Security of the differential-quadrature-phase-shift quantum key distribution

One of the simplest methods for implementing quantum key distribution over fiber-optic communication is the Bennett-Brassard 1984 protocol with phase encoding (PE-BB84 protocol), in which the sender uses phase modulation over double pulses from a laser and the receiver uses a passive delayed interferometer. Using essentially the same setup and by regarding a train of many pulses as a single block, one can carry out the so-called differential-quadrature-phase-shift (DQPS) protocol, which is a variant of differential-phase-shift (DPS) protocols. Here we prove the security of the DQPS protocol based on an adaptation of proof techniques for the BB84 protocol, which inherits the advantages arising from the simplicity of the protocol, such as accommodating the use of threshold detectors and simple off-line calibration methods for the light source. We show that the secure key rate of the DQPS protocol in the proof is eight-thirds as high as the rate of the PE-BB84 protocol.

Figure 1

Setup for the $L$-pulse DQPS protocol. At Alice's site, pulse trains are generated by a laser followed by phase randomization as well as phase modulation (PM) with $\{0,\pi \}$ or $\{\frac{\pi }{2},\frac{3\pi }{2}\}$ according to her random bits and basis choice. At Bob's site, each pulse train is fed to a delayed Mach-Zehnder interferometer with phase shift 0 or $\frac{\pi }{2}$ according to his basis choice. The trains leaving the interferometer are measured by two photon detectors corresponding to bit values “0” and “1.” Valid timings of detection are labeled by integers $1,2,...,L-1$, according to the index of the pulse from the short arm of the interferometer.
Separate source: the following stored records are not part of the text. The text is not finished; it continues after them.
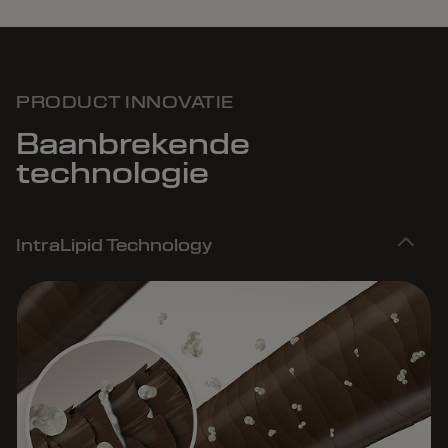
PRODUCT INNOVATIE
Baanbrekende
technologie
IntraLipid Technology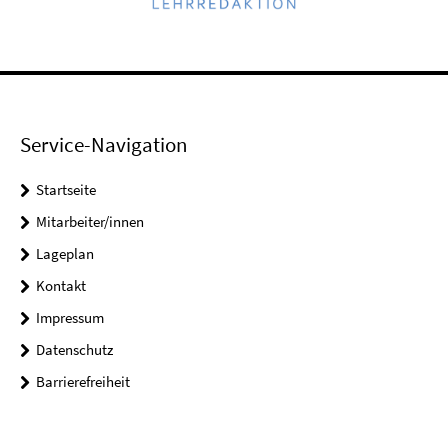
Service-Navigation
Startseite
Mitarbeiter/innen
Lageplan
Kontakt
Impressum
Datenschutz
Barrierefreiheit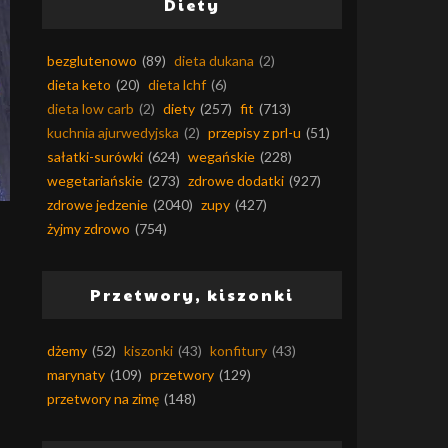
Diety
bezglutenowo
(89)
dieta dukana
(2)
dieta keto
(20)
dieta lchf
(6)
dieta low carb
(2)
diety
(257)
fit
(713)
kuchnia ajurwedyjska
(2)
przepisy z prl-u
(51)
sałatki-surówki
(624)
wegańskie
(228)
wegetariańskie
(273)
zdrowe dodatki
(927)
zdrowe jedzenie
(2040)
zupy
(427)
żyjmy zdrowo
(754)
Przetwory, kiszonki
dżemy
(52)
kiszonki
(43)
konfitury
(43)
marynaty
(109)
przetwory
(129)
przetwory na zimę
(148)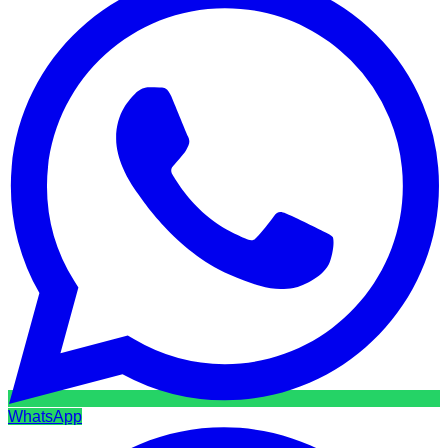
WhatsApp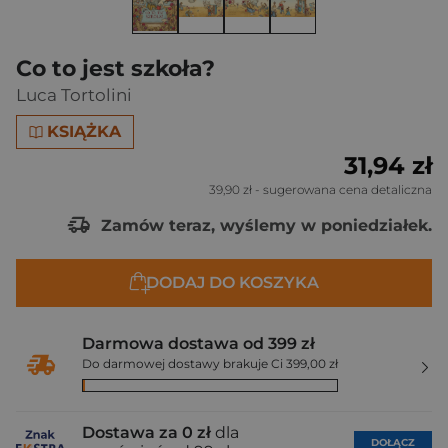
Co to jest szkoła?
Luca Tortolini
KSIĄŻKA
31,94 zł
39,90 zł
- sugerowana cena detaliczna
Zamów teraz, wyślemy w poniedziałek.
DODAJ DO KOSZYKA
Darmowa dostawa od 399 zł
Do darmowej dostawy brakuje Ci 399,00 zł
Dostawa za 0 zł
dla
DOŁĄCZ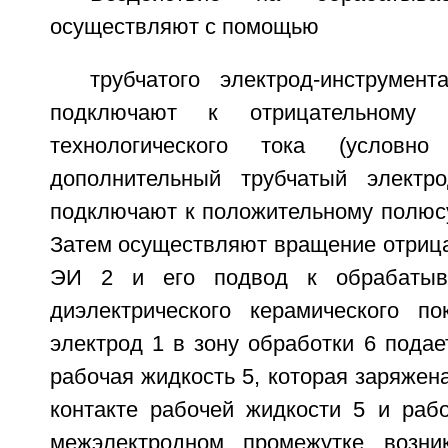
осуществляют с помощью
трубчатого электрод-инструмен
подключают к отрицательному 
технологического тока (условн
дополнительный трубчатый элект
подключают к положительному полюсу
Затем осуществляют вращение отрица
ЭИ 2 и его подвод к обрабатыва
диэлектрического керамического п
электрод 1 в зону обработки 6 пода
рабочая жидкость 5, которая заряжен
контакте рабочей жидкости 5 и раб
межэлектродном промежутке возник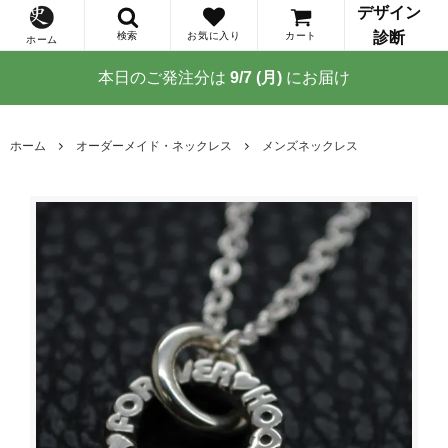
デザイン
診断
検索
お気に入り
カート
ホーム
本日のご発注分は
9/7 (月)
にお届け
ホーム
オーダーメイド・ネックレス
メンズネックレス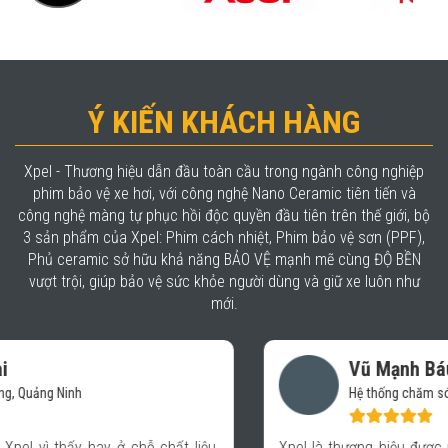
Ý KIẾN KHÁCH HÀNG
Xpel - Thương hiệu dẫn đầu toàn cầu trong ngành công nghiệp
phim bảo vệ xe hơi, với công nghệ Nano Ceramic tiên tiến và
công nghệ màng tự phục hồi độc quyền đầu tiên trên thế giới, bộ
3 sản phẩm của Xpel: Phim cách nhiệt, Phim bảo vệ sơn (PPF),
Phủ ceramic sở hữu khả năng BẢO VỆ mạnh mẽ cùng ĐỘ BỀN
vượt trội, giúp bảo vệ sức khỏe người dùng và giữ xe luôn như
mới.
Vũ Mạnh Báu
Hệ thống chăm sóc xe- Auto 365 Quảng Ninh
Xpel là thương hiệu được nhiều người trong giới xe biết đến,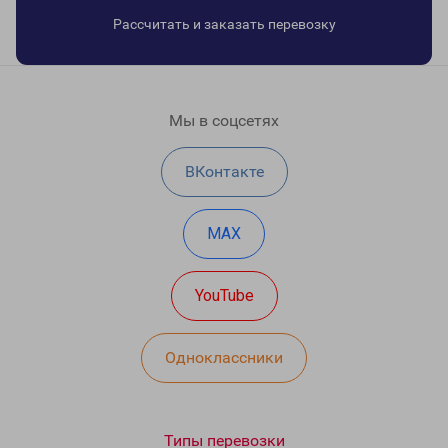
Рассчитать и заказать перевозку
Мы в соцсетях
ВКонтакте
MAX
YouTube
Одноклассники
Типы перевозки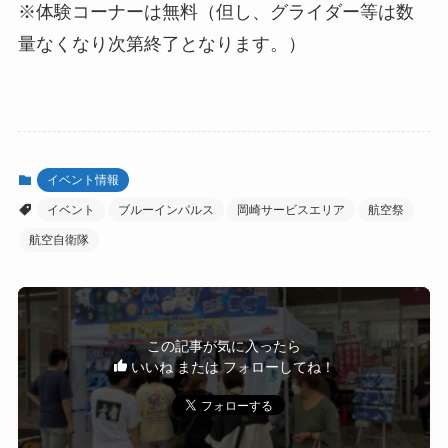
※体験コーナーは無料（但し、グライダー等は数
量なくなり次第終了となります。）
イベント情報
イベント
ブルーインパルス
岡崎サービスエリア
航空祭
航空自衛隊
この記事が気に入ったら
いいね または フォローしてね！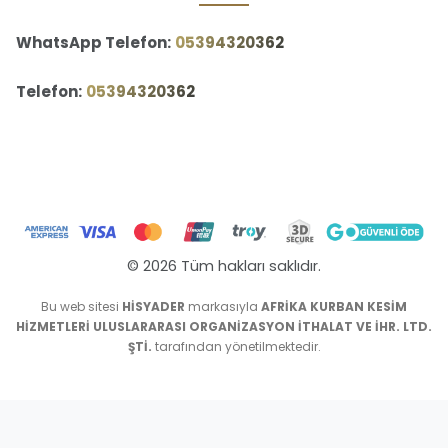
WhatsApp Telefon:
‪05394320362‬
Telefon:
‪05394320362‬
© 2026 Tüm hakları saklıdır.
Bu web sitesi
HİSYADER
markasıyla
AFRİKA KURBAN KESİM
HİZMETLERİ ULUSLARARASI ORGANİZASYON İTHALAT VE İHR. LTD.
ŞTİ.
tarafından yönetilmektedir.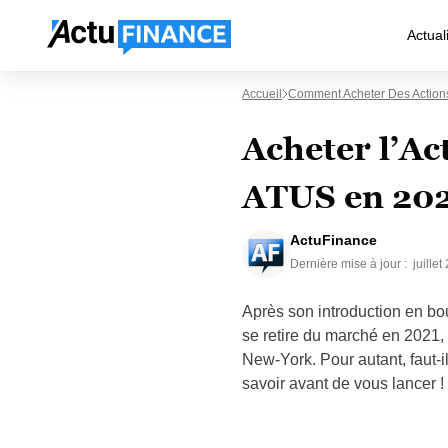
Actual
Accueil
Comment Acheter Des Action
Acheter l’Ac
ATUS en 202
ActuFinance
Dernière mise à jour :
juillet
Après son introduction en bo
se retire du marché en 2021,
New-York. Pour autant, faut-
savoir avant de vous lancer !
Detection from interference between pulses from different blocks is regarded as invalid and ignored.

Figure 2

Secure key rate per pulse $R_L$ as a function of the overall channel transmission $\eta$. The solid curves represent the key rate under the assumption that a dark count probability is $p_{\mathrm{dark}}=0.5\times {10}^{-5}$ per pulse per detector, and the dotted curves represent the key rate with $p_{\mathrm{dark}}=0$. For both solid and dotted curves, the top, the middle, and the bottom curve (at a high dB loss) represent the rates for $L=20, L=4$, and $L=2$, respectively. The bit error rate of the sifted key depends on $p_{\mathrm{dark}}$ and $\eta$ in addition to a 3% loss-independent error. The block size $L$ is chosen to be 2, 4, and 20, where $L=2$ corresponds to the PE-BB84 protocol and the other values to the DQPS protocol.

Figure 3

Off-line calibration setup to determine an upper bound on $r_{\mathrm{tag}}$ for a general light source, when the dead time of detectors is shorter than pulse interval $\mathrm{\Delta }\tau$. $R$ and $T$ represent reflectance and transmittance of the beam splitter, respectively. ${\eta }_{\det }^{\left(1\right)}$ and ${\eta }_{\det }^{\left(2\right)}$ represent detection efficiencies of detector 1 and 2, respectively.

Figure 4

Off-line calibration setup to determine an upper bound on $r_{\mathrm{tag}}$ for a general light source, when the dead time of detectors is longer than pulse interval $\mathrm{\Delta }\tau$. An optical linear absorber with transmittance ${\eta }_{\mathrm{abs}}$ is set in front of beam splitters. $R^{\left(1\right)}, R^{\left(2\right)}, T^{\left(1\right)}$, and $T^{\left(2\right)}$ represent reflectance and transmittance of the two beam splitters. ${\eta }_{\det }^{\left(1\right)}, {\eta }_{\det }^{\left(2\right)}$, and ${\eta }_{\det }^{\left(3\right)}$ represent detection efficiencies of threshold detector 1, 2, and 3, respectively.